PEDIDO POR ESCRITO. Você pode copiar na íntegra, sem alterar nada, o texto abaixo sobre a crise de soluço?

TRECHO APRESENTADO.
Preciso dizer algo para vocês.

Há um tempo fui atacado por uma crise de soluço. De lá para cá não passou ainda. Continuo soluçando descontroladamente. Os soluços começaram a substituir os pontos finais nas minhas falas.

Aparentemente, todas as curas para o soluço consistem em fazer papel de ridículo de diferentes maneiras: beber água de cabeça para baixo, levar um susto, fazer a coreografia de Macarena de trás para frente, pegar fila, colocar um saco plástico na cabeça e ir assim à padaria mais próxima pedir um sonho.

Todo mundo sempre tem uma cura para o soluço. E nunca é algo que você gostaria de fazer em público.

 Ainda assim, tentei de tudo. Nada funcionou. Esse soluço é bastante grave. Não é daqueles que curam fácil.

Não seria um problema tão grave se eu não tivesse sido convidado para dar uma palestra sobre as possíveis saídas para a crise na Europa.

Como era de se esperar, a palestra foi um fracasso. Em parte, claro, porque eu não sei quais são as possíveis saídas e improvisei o conteúdo na hora, recitando pedaços de letras de música e misturando com os poucos textos marxistas de que lembro que estudei em um passado recente na faculdade.

DADOS EXIBIDOS.
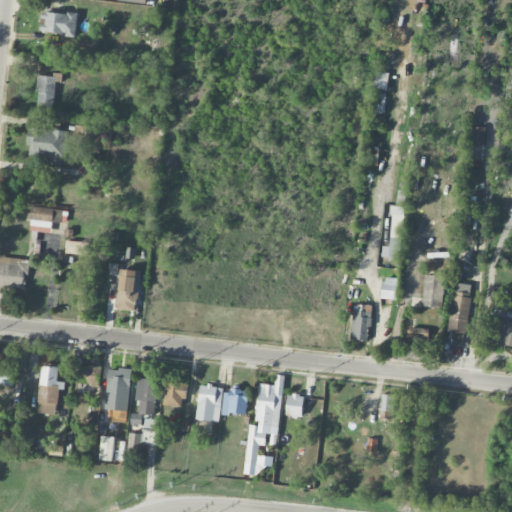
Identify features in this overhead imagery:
building: (135, 1)
road: (2, 19)
building: (58, 23)
building: (511, 41)
building: (380, 80)
building: (46, 90)
building: (98, 138)
building: (476, 143)
building: (48, 144)
building: (373, 155)
building: (44, 216)
building: (395, 235)
building: (77, 247)
building: (13, 272)
building: (389, 288)
building: (432, 291)
building: (459, 312)
building: (503, 326)
building: (418, 337)
road: (256, 354)
building: (89, 375)
building: (6, 376)
building: (118, 389)
building: (49, 390)
building: (174, 394)
building: (146, 396)
building: (235, 402)
building: (386, 402)
building: (209, 403)
building: (294, 405)
building: (263, 425)
building: (134, 440)
building: (107, 448)
road: (216, 506)
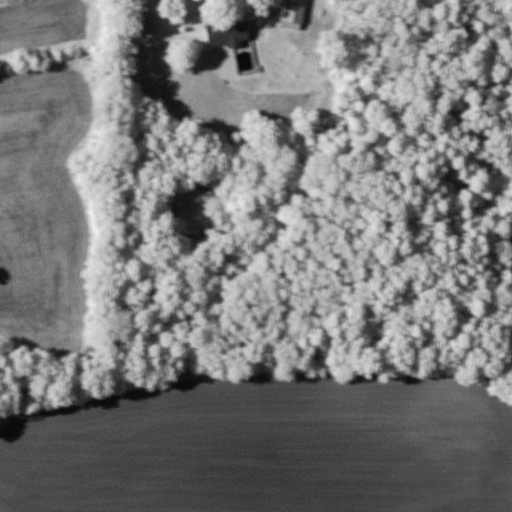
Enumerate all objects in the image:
road: (253, 2)
building: (147, 24)
building: (227, 33)
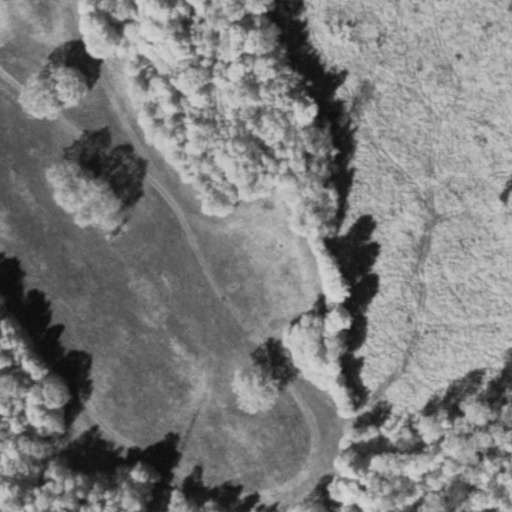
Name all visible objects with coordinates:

RESPOSTA À TAREFA.
Preciso dizer algo para vocês.

Há um tempo fui atacado por uma crise de soluço. De lá para cá não passou ainda. Continuo soluçando descontroladamente. Os soluços começaram a substituir os pontos finais nas minhas falas.

Aparentemente, todas as curas para o soluço consistem em fazer papel de ridículo de diferentes maneiras: beber água de cabeça para baixo, levar um susto, fazer a coreografia de Macarena de trás para frente, pegar fila, colocar um saco plástico na cabeça e ir assim à padaria mais próxima pedir um sonho.

Todo mundo sempre tem uma cura para o soluço. E nunca é algo que você gostaria de fazer em público.

 Ainda assim, tentei de tudo. Nada funcionou. Esse soluço é bastante grave. Não é daqueles que curam fácil.

Não seria um problema tão grave se eu não tivesse sido convidado para dar uma palestra sobre as possíveis saídas para a crise na Europa.

Como era de se esperar, a palestra foi um fracasso. Em parte, claro, porque eu não sei quais são as possíveis saídas e improvisei o conteúdo na hora, recitando pedaços de letras de música e misturando com os poucos textos marxistas de que lembro que estudei em um passado recente na faculdade.